El crepúsculo de una hegemonía, de Jordi García-Petit
El mundo es otro desde hace ya unos años. Lo que se discute es la hegemonía. ¿Pero quién la tuvo durante décadas? ¿Y si la tuvo, fue completa? Jordi Garcia-Petit, profesor de Derecho Internacional Público, experto en relaciones internacionales, analiza el cambio producido con la irrupción de China, y el temor de Estados Unidos, que es consciente de su pérdida de peso en el mundo.
Garcia-Petit entiende que el momento de Trump pasará, que Estados Unidos ya se halla en un instante crepuscular. Pero lo que suceda en ese tránsito puede resultar muy perjudicial para el conjunto del planeta. La posición hegemónica nunca la tuvo Estados Unidos, incluso en el peor momento de lo que fue la Unión Soviética. La potencia comunista podía inquietar a los norteamericanos gracias a su potencial nuclear.
Sin embargo, el cambio sustantivo ha llegado de la mano de China. Y ello ha llevado a Trump, aupado por una parte importante de Estados Unidos, a desafiar al mundo, con una llamada imperialista que pretende dejar a Europa en un rincón.

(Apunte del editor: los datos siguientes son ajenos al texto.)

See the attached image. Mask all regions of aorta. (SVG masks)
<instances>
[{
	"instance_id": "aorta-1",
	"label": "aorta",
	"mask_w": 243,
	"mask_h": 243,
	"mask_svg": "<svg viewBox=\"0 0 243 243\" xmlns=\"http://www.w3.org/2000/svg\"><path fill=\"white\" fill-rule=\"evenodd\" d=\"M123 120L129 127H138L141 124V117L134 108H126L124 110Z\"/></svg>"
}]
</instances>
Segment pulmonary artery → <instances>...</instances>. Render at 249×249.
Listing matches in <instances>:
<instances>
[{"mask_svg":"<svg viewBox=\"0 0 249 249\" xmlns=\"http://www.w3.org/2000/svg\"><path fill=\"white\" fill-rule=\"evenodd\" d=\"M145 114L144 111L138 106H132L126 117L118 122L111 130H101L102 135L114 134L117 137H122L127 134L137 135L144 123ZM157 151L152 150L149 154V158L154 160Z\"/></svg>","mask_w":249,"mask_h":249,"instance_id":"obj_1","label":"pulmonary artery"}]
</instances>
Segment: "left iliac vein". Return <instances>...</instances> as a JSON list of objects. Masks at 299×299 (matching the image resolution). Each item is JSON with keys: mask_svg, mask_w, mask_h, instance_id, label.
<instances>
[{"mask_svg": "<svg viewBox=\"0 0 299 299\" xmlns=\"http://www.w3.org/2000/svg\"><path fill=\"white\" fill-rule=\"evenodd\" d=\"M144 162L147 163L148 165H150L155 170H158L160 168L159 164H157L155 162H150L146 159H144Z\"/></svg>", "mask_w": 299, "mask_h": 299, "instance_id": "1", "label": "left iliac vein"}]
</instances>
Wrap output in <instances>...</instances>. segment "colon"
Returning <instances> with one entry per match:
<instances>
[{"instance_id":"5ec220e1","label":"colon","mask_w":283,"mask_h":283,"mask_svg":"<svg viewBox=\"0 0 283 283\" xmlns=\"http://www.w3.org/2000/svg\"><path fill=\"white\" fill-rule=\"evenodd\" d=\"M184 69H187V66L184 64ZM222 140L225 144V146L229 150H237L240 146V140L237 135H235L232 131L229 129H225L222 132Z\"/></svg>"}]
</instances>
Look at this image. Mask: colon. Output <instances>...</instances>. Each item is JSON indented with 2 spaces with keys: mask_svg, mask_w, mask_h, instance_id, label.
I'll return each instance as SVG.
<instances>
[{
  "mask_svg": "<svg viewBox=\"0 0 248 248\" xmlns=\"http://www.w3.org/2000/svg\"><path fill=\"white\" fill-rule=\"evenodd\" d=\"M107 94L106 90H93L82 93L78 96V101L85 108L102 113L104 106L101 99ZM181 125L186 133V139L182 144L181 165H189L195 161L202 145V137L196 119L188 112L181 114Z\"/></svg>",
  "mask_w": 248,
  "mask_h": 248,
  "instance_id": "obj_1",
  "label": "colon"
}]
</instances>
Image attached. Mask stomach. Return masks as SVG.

Ese es el problema que los propios europeos deben solventar. ¿Cómo lograr una autonomía estratégica frente a Estados Unidos, pero, también como potencia unida que sepa contener a la Rusia de Putin?
El profesor cree en un orden internacional que ha saltado por los aires. Un orden civilizatorio, basado en las leyes internacionales, que, pese a sus defectos, ha funcionado. ¿Pero cómo se recupera? ¿Y Europa, qué debe hacer? Para Garcia-Petit no hay duda: “se deberá dotar de una disuasión nuclear propia”.
El legado de Europa, de Stefan Zweig
De Europa a lo que nos ha dado Europa. La lista de los ensayos del verano debe incluir a Stefan Zweig. Se trata de El legado de Europa (Acantilado) que recoge trabajos del escritor austrohúngaro reunidos por su editor y amigo Richard Friedenthal.
El escritor Stefan Zweig
Lo que propuso siempre Zweig es mantener y difundir un espíritu europeo que supieron construir una serie de escritores e intelectuales. Hombres que creían en su capacidad de crítica, en su independencia, en la capacidad de valorar, por ellos mismos, aquello que debía sostenerse con firmeza.
Zweig escribe sobre Montaigne, sobre Chateaubriand, sobre Jaurès o Joseph Roth --su gran amigo, que supo ver, antes que él la capacidad de aniquilación del nazismo.
Ese espíritu es el que cree en la libertad, en el discernimiento individual, en la denuncia y el freno del autoritarismo, en la libertad de movimientos. Zweig se eleva para recordar el papel de los europeos, por encima de sus creencias religiosas o adscripciones nacionales.